I did wish she had meningoencephalitis. I really did. It was one of those young and beautiful girls you encounter sometimes. I’ll name her Andrea.

First in her class, smart, athletic, nice countenance, and had just finished school. She had just crossed the threshold to full adulthood and was in the beginning of her studies on engineering. In fact, she was attending the second week of class and making new friends at college. Then the issues appeared.

Her parents thought it was part of her well-acknowledged responsibility and accountability. “She always takes everything to its fullness,” they said. But some concerning sparks appeared. She started to be exceedingly “spiritual.” Although she was accustomed to prayer, going to church, helping the needy, and her parents reassured me that their daughter was very devout indeed, this time it was too much. So they started to worry. Her friends told me later that she had been “fine,” but sometimes said inexplicable things to them. “What kind of things?” I asked. “Well, sometimes she says… she says… she is God….” Wait a minute, things were getting darker, so apprehensions gave way to unconcealed concern and she was taken to see a psychiatrist. After 1 h he said to the parents that she had “an acute psychotic event, probably explained by the start of schizophrenia.”

They were devastated. They had another son with bipolar disease and now their princess was falling into the realm of those enigmatic diseases of the mind—diseases which make us stop and wonder whether they may be a psychiatrist’s invention, for many times symptoms are just a little step away from what is normal; but what is normality, by the way?

So she was admitted to the mental health facility of our hospital one Friday night. The psychiatrist found out something unsettling on Andrea’s medical history. She had suffered from herpetic lesions on her mouth 1 week before being admitted and had been taking acyclovir in high doses for 3 days and had a higher-than-normal white blood cell count. Smartly, she asked for non-psychiatric evaluation and admission to our intermediate unit. The hypothesis? She could be suffering from herpes simplex encephalitis.

Everything could be better than expected. There was some hope, but who is in need of hope? The patient? The family? The doctor?

Anyway, she could recover! And I took the unlikely prospect as mine. I acknowledge that the psychiatrist had primed me and I was very excited about this possibility. Perhaps we were facing a psychiatric-like disease. I could even publish it! Say, “Herpes simplex encephalitis as a differential diagnosis of schizophrenia: don’t forget the virus” or so. Therefore we performed cerebrospinal fluid (CSF) analyses, PCRs, and the like. As these events happened over the weekend, I met the patient on Monday morning with rather disappointing news: CSF was normal and HSV PCR was negative. All hope was lost and we had to face the unfairness of an overt psychiatric disease in a young lady.

As physicians, many times we want to turn around the inescapable course of the events. Somehow, someway, we get some hints that seem to endorse our innermost longings. Otherwise unintended happenings or smart and right colleagues’ opinions that, when thirsty for hope, we regard as providential.

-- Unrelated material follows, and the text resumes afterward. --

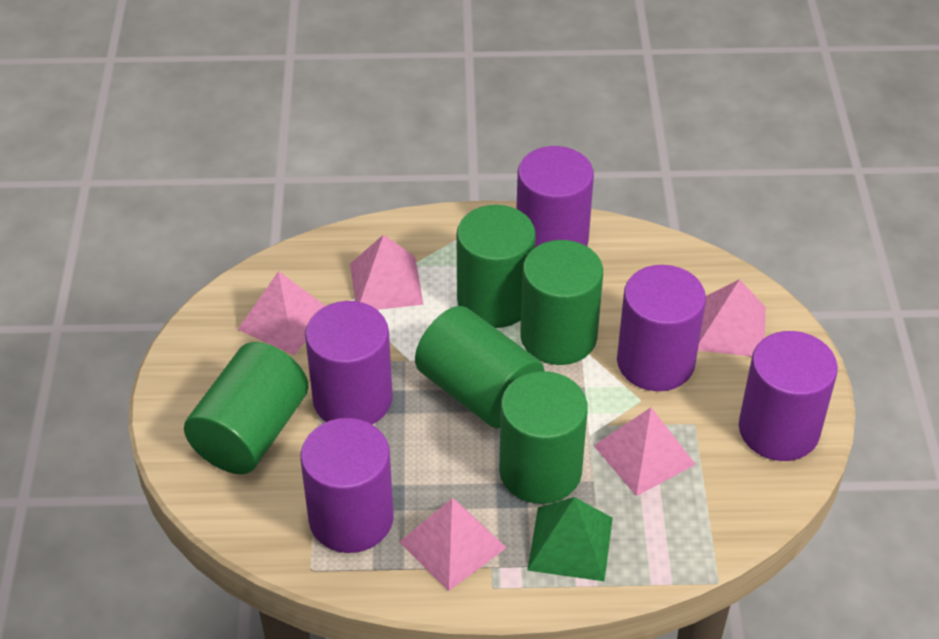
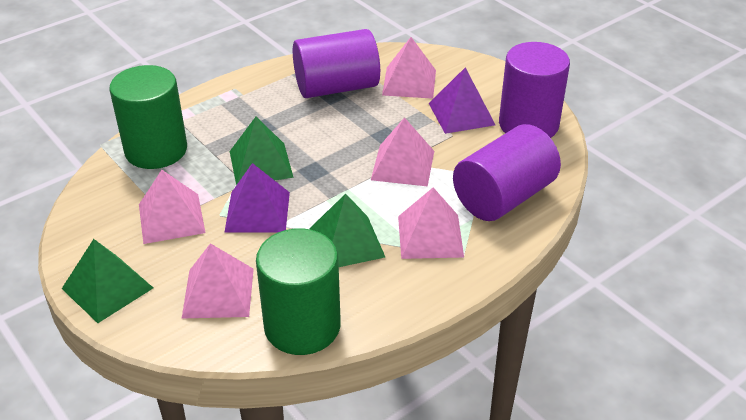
green cylinder: 5 -> 2
green pyramid: 1 -> 3
purple cylinder: 5 -> 3
purple pyramid: 0 -> 2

Then, suddenly, I came up with an idea: Perhaps, the fact she was on acyclovir the week before of her admission could have caused the PCR results to appear negative and perhaps she had herpetic encephalitis, but our ability to diagnose it was reduced because of a previous use of an antiviral drug, and the clinical course of it was softened precisely because of a suboptimal treatment. Bingo! I talked immediately to the microbiology laboratory director and she informed me that effectively sometimes herpes PCR results are negative when previous and recent use of acyclovir is present. I did not pay attention to any warning she may have given me. That was what I needed to hear so I talked to Andrea’s parents and they agreed to give it a try: We would treat her with intravenous acyclovir and would expect her to recover from her psychotic burst and—perhaps—return no normal life and college in a couple of weeks.

She is not a schizophrenic girl, she just has encephalitis, and with the right treatment, at the right time….

Some days later she was transferred under acyclovir treatment to another hospital because of health insurance coverage issues. I submitted an epicrisis just stating that the patient had herpes meningoencephalitis with normal CSF due to a previous and recent use of acyclovir, and that we were pretty confident she would recover.

I was left with some sort of triumphant feeling; I told my colleagues that I had rescued a patient from the psychiatric ward; jokes went back and forth.

Four weeks later, reality abruptly returned. Our admission nurse, with a worried face, represented the executioner: “Did you hear about Andrea? She is back….” “Back? Where? In the ICU?” She softened her voice. “No… Andrea is back in the psychiatric ward.”

Time has passed and I am now pretty sure that I was totally wrong in many respects of my approach. Reality always stood in front of my eyes, but honestly I did and still wish that she had meningoencephalitis.